■ **Work required**:
From the data below, copy out every line in which the word "down" occurs.

——

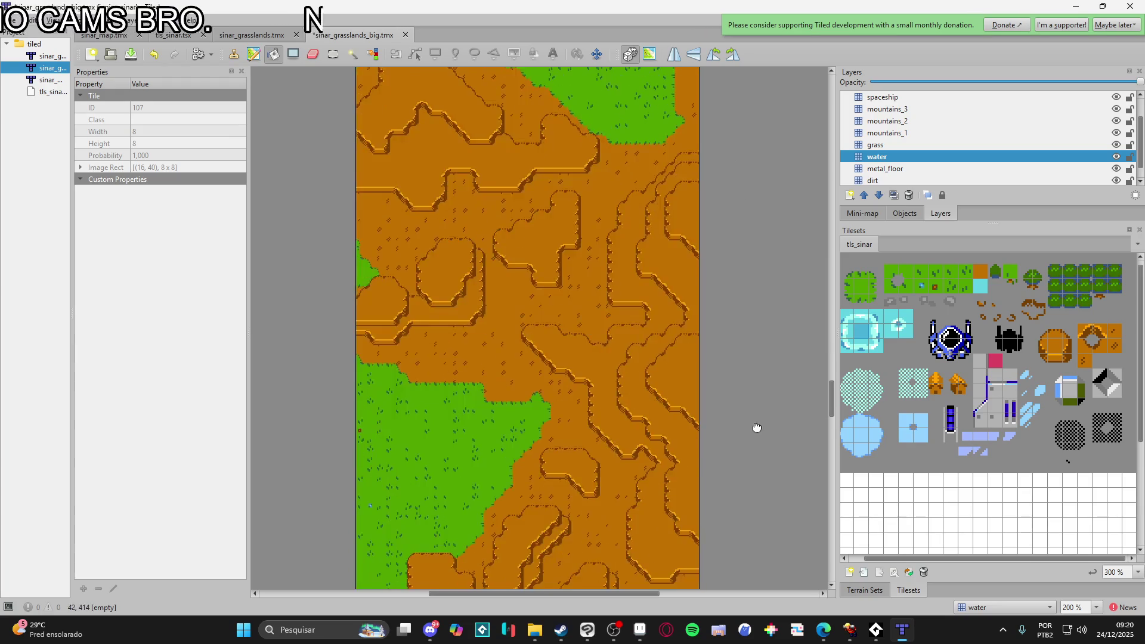
scroll(712, 388, "down", 10)
scroll(765, 502, "right", 2)
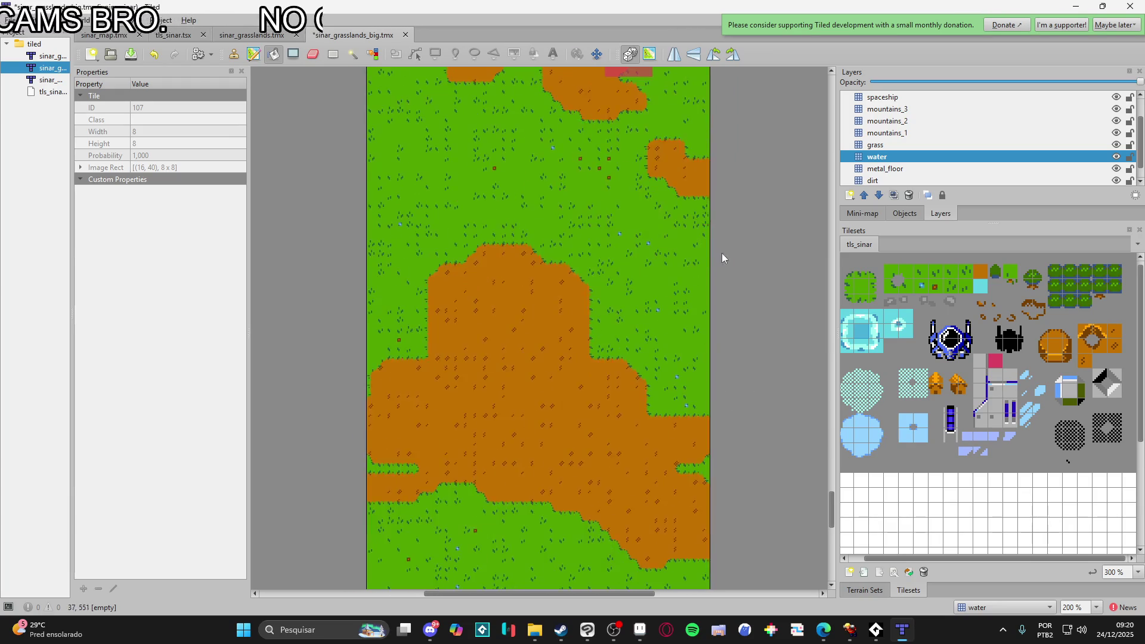
scroll(721, 417, "up", 15)
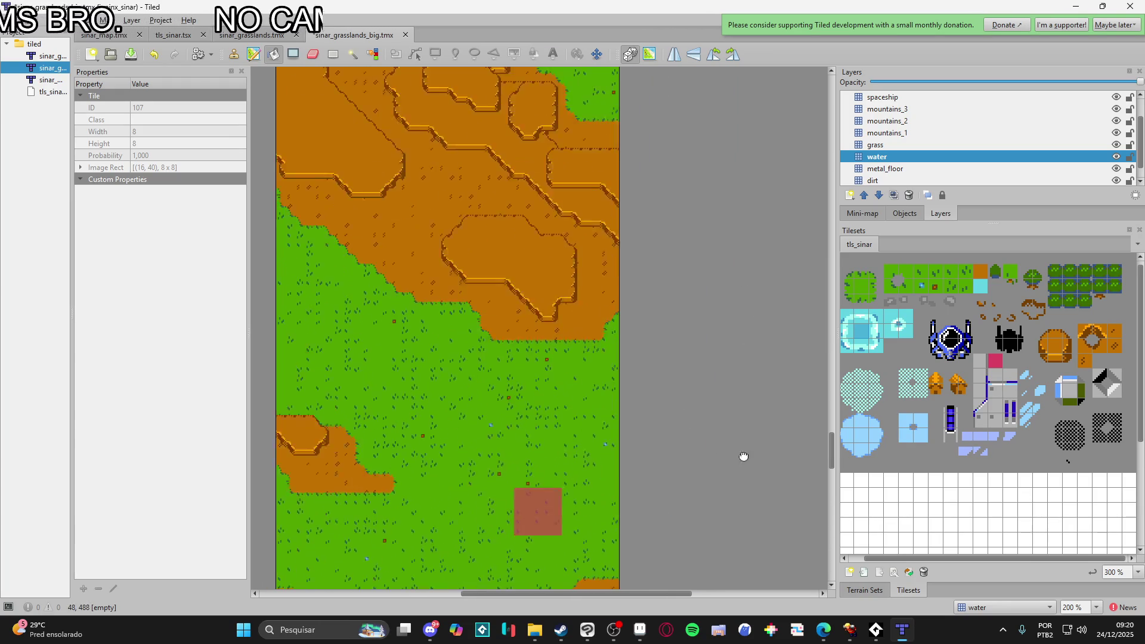
scroll(712, 423, "up", 15)
scroll(736, 396, "right", 2)
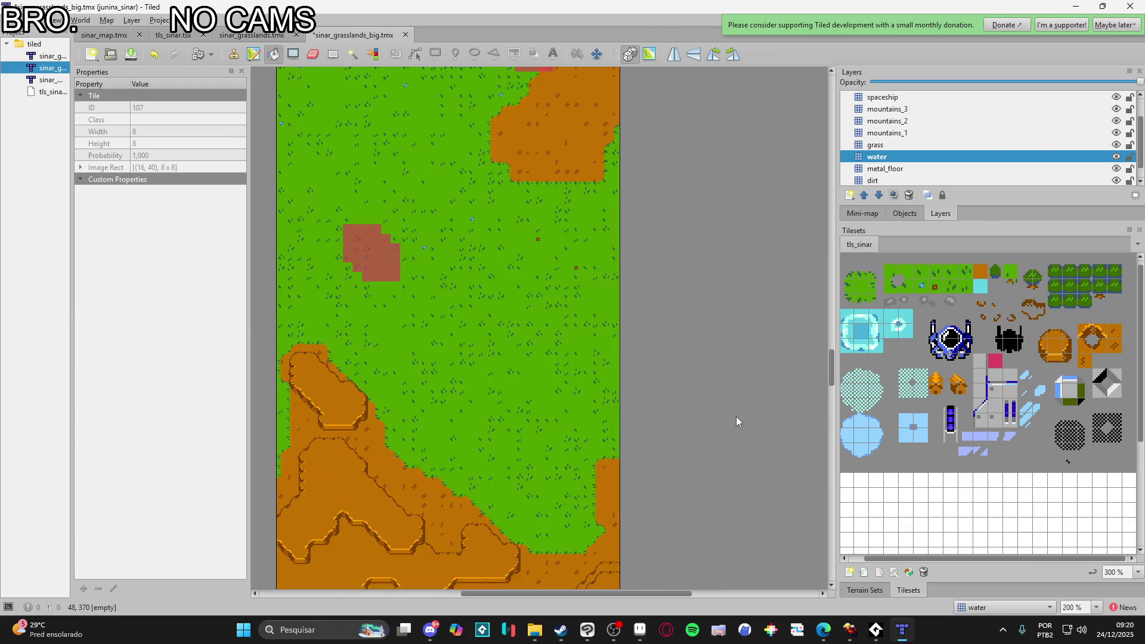
scroll(749, 407, "up", 15)
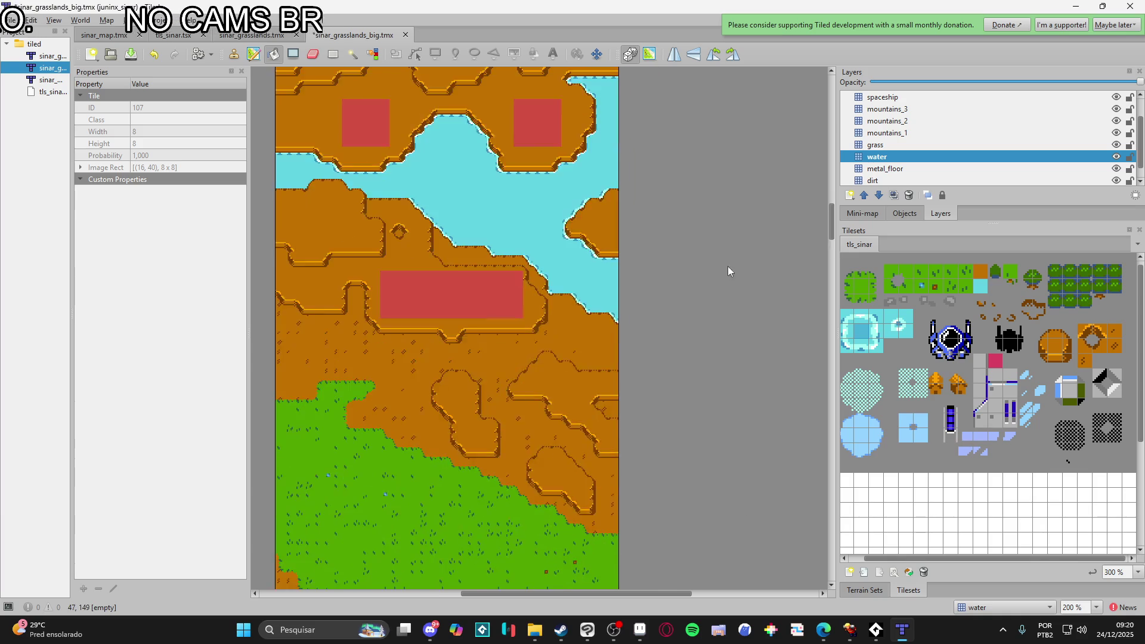
scroll(672, 145, "down", 15)
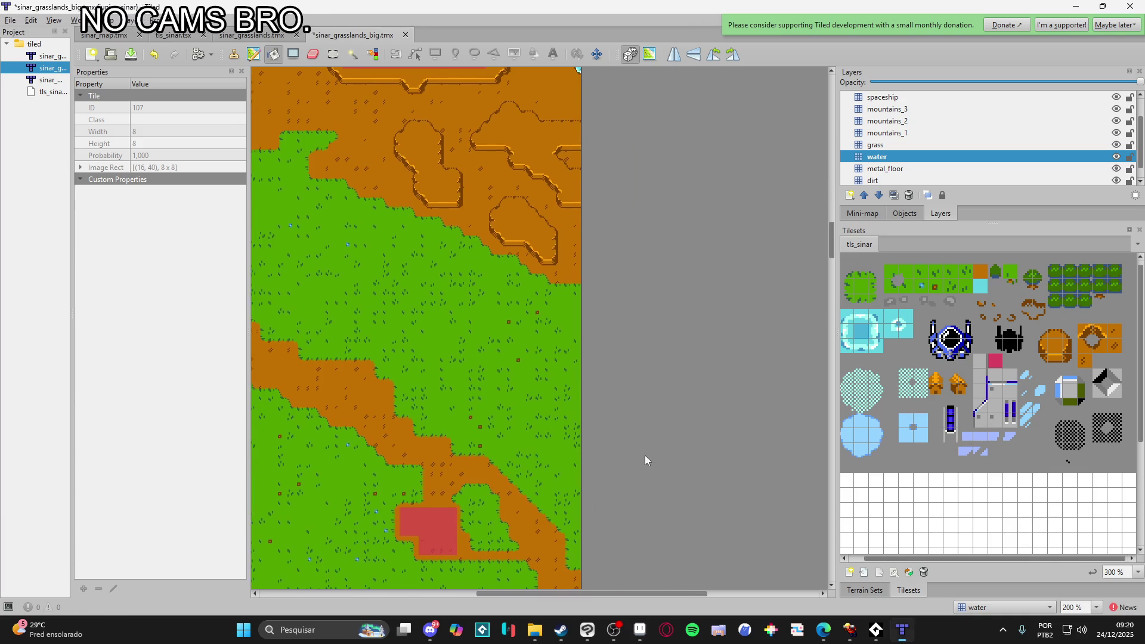
scroll(677, 499, "left", 2)
scroll(787, 357, "down", 1, "ctrl")
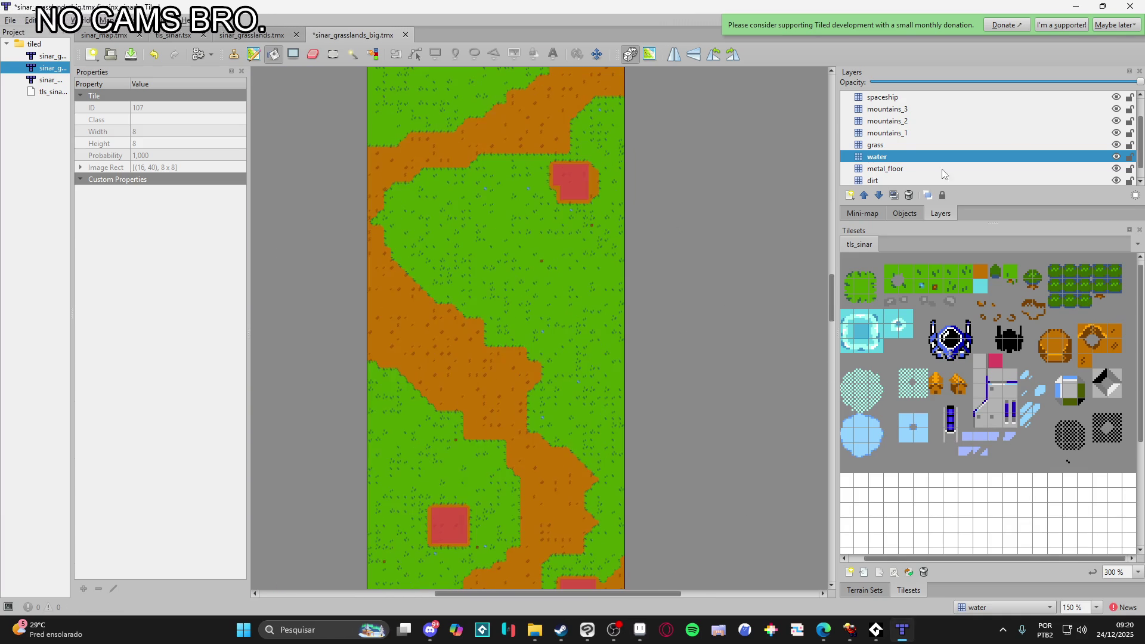
scroll(936, 168, "up", 1)
- Toggle the ref layer overlay on and off to compare, leave it hidden, and select the water layer
left_click(1116, 97)
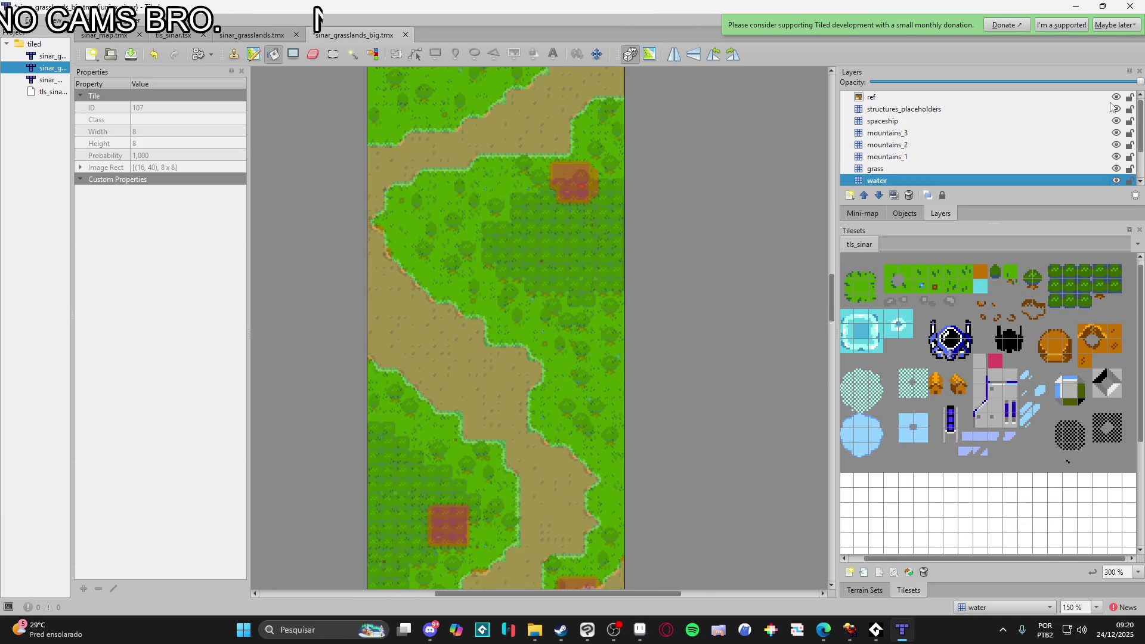
left_click(1112, 103)
left_click(1111, 104)
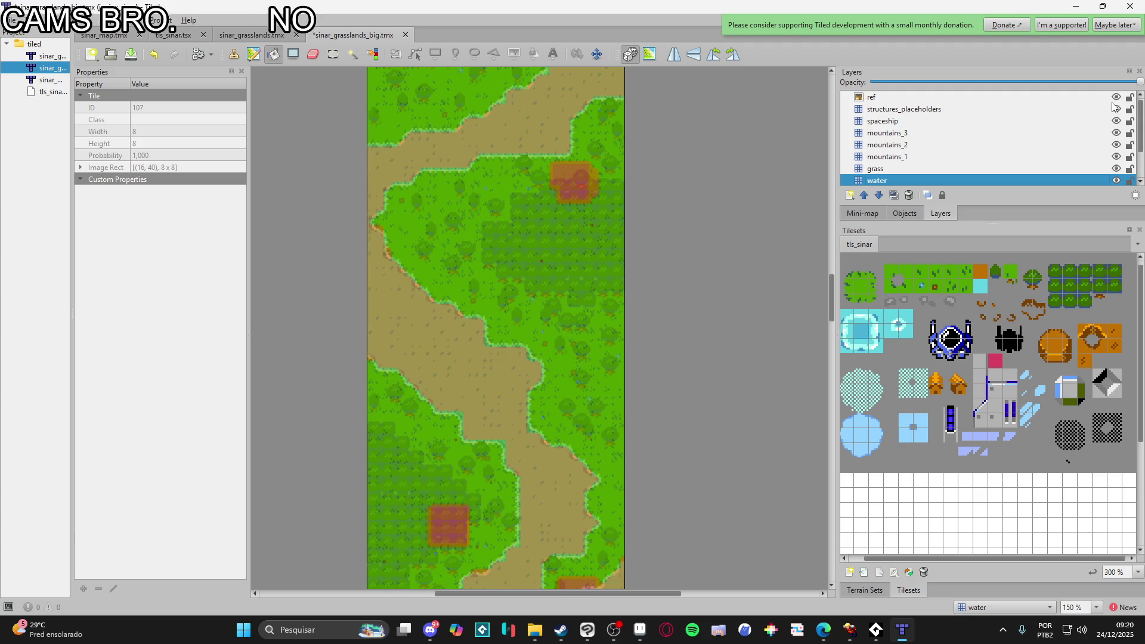
left_click(1111, 104)
scroll(627, 373, "down", 10)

——

■ **Completed exercise**:
scroll(712, 388, "down", 10)
scroll(672, 145, "down", 15)
scroll(787, 357, "down", 1, "ctrl")
scroll(627, 373, "down", 10)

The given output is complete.